In 1981, the Prime Minister, Mrs Thatcher, visited the BCS as part of her promotion of government IT policy.

Margaret Thatcher At BCS

The photograph shows the president, Frank Hooper, next to Mrs Thatcher. On her right is Peter Hall, his predecessor. At the head of the table is the Duke of Kent and I am on his right. The only other woman in the room is Steve Shirley, later our president, and on her right is Alex d'Agapeyeff.

Prior to the 1979 election, a small Tory party working group was addressing the IT policy document for the 1979 election when Jim Callaghan called it rather suddenly. My working draft-for-discussion of a possible strategy document was rapidly promoted to a manifesto. After the election, I was drafted into the Central Policy Review Staff (the Think Tank) and spent the first year mainly thinking about IT policy and strategy. After a lot of consultation within Whitehall, with the IT industry and with the profession, particularly other members of BCS, the necessary changes in the machinery of government where agreed: a Minister for IT, an all-party Parliamentary Information Technology Committee, an inter-departmental committee of senior officials chaired by the Department of Industry and a small four-man IT Unit in the Cabinet Office.

When at the end of its life, the IT unit closed following the 1983 election, 186 policy issue files were archived, covering such issues as: the privatisation and liberalisation of telecommunications, the future of computer manufacturing, the support of the software industry, the international implications of trans-border data flows, the IT procurement strategy for the government, and the achievements of IT 82, the IT year.
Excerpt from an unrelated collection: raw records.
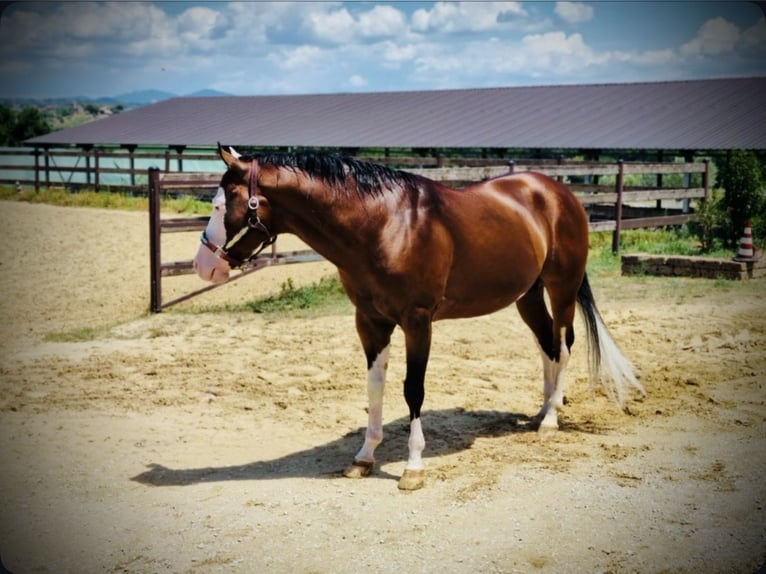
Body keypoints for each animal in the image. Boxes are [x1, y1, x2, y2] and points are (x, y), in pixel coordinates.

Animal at [193, 144, 645, 490]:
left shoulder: (418, 320)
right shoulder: (370, 321)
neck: (384, 224)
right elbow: (374, 389)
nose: (203, 266)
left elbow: (413, 390)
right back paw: (542, 408)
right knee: (547, 345)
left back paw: (550, 419)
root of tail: (557, 192)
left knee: (563, 346)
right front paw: (364, 457)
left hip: (561, 287)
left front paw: (412, 468)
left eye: (221, 205)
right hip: (527, 295)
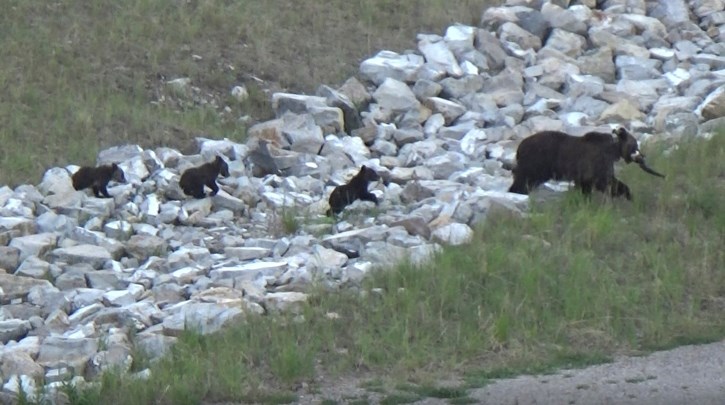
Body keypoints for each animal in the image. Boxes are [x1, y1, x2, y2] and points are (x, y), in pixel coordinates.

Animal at [510, 127, 660, 200]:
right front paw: (628, 195)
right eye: (635, 145)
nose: (642, 156)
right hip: (535, 163)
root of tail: (519, 147)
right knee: (522, 180)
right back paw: (516, 193)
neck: (612, 151)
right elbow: (605, 182)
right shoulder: (595, 164)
The policy for broadcasting by satellite, the implications of the internet, privacy and data protection, international standards, procurement of IT, education about and through IT at school and university level, research in computer sciences and international collaboration on IT issues at EU and in UN agencies. We foresaw the convergence of the information and communications technologies but the respective industries and professions had not yet come together.
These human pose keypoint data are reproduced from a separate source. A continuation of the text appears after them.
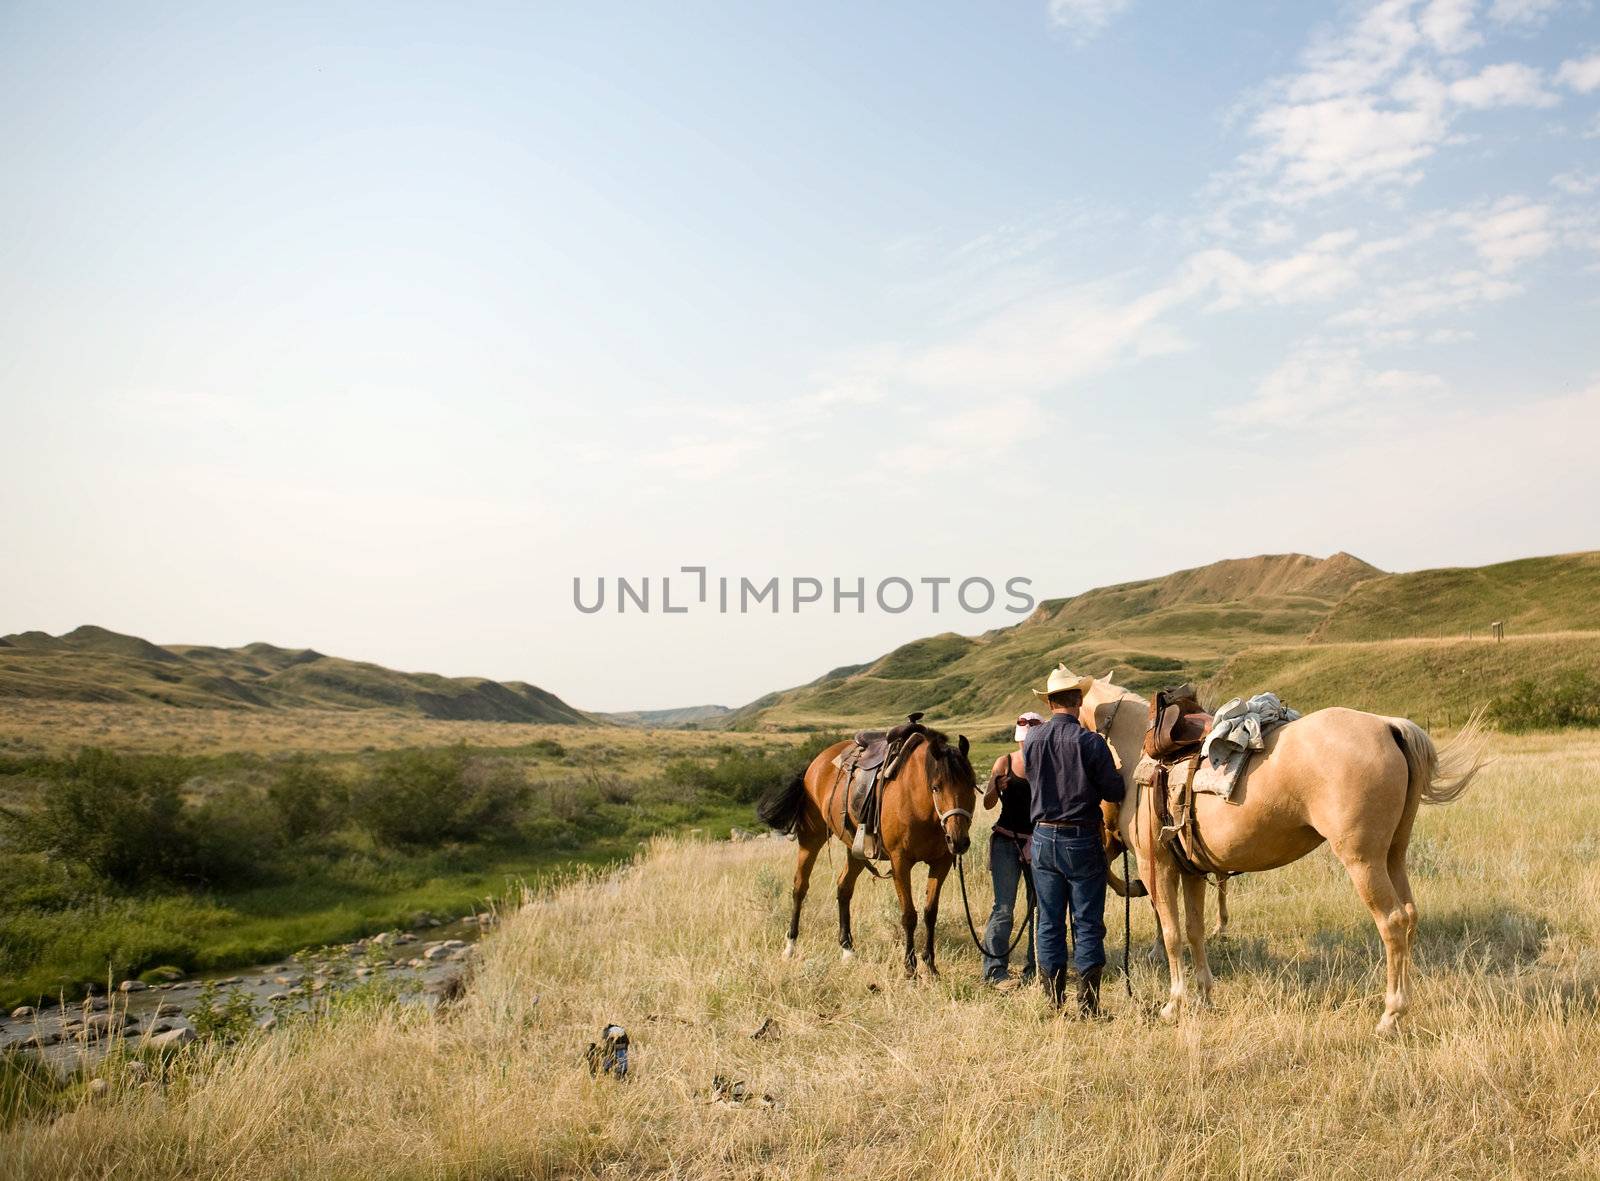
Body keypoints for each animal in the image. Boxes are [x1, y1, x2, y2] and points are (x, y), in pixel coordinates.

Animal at [758, 726, 979, 972]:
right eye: (936, 787)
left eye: (971, 786)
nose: (958, 840)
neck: (919, 803)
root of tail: (814, 764)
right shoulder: (900, 863)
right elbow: (908, 915)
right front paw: (910, 968)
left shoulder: (941, 863)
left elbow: (930, 913)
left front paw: (931, 967)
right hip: (811, 838)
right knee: (800, 887)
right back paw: (790, 946)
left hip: (855, 849)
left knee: (844, 888)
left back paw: (847, 949)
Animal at [1075, 672, 1484, 1030]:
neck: (1137, 756)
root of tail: (1388, 726)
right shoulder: (1191, 870)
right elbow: (1195, 931)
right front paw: (1205, 996)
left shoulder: (1156, 866)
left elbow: (1172, 934)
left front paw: (1175, 1004)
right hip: (1393, 854)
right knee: (1410, 915)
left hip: (1363, 861)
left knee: (1394, 922)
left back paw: (1391, 1015)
As an active member of BCS, I could draw on and channel the pertinent knowledge and experience of the society. Work was going on in working parties, specialist groups and out-reach networks of hundreds of members, so the IT Unit was not short of professional advice. The society also played a major role in promoting IT to a wider public, particularly in IT year 82 and World Telecommunications Year 83. My three colleagues in the IT Unit had similar networks in the civil service, government sponsored research, industry and, through the Minister for IT, Kenneth Baker, and PITCOM, the political issues.

The Prime Minister's interest was critical. Her visit to the BCS was both symbolic and purposeful: to hear the views of the professionals and to enlist their support.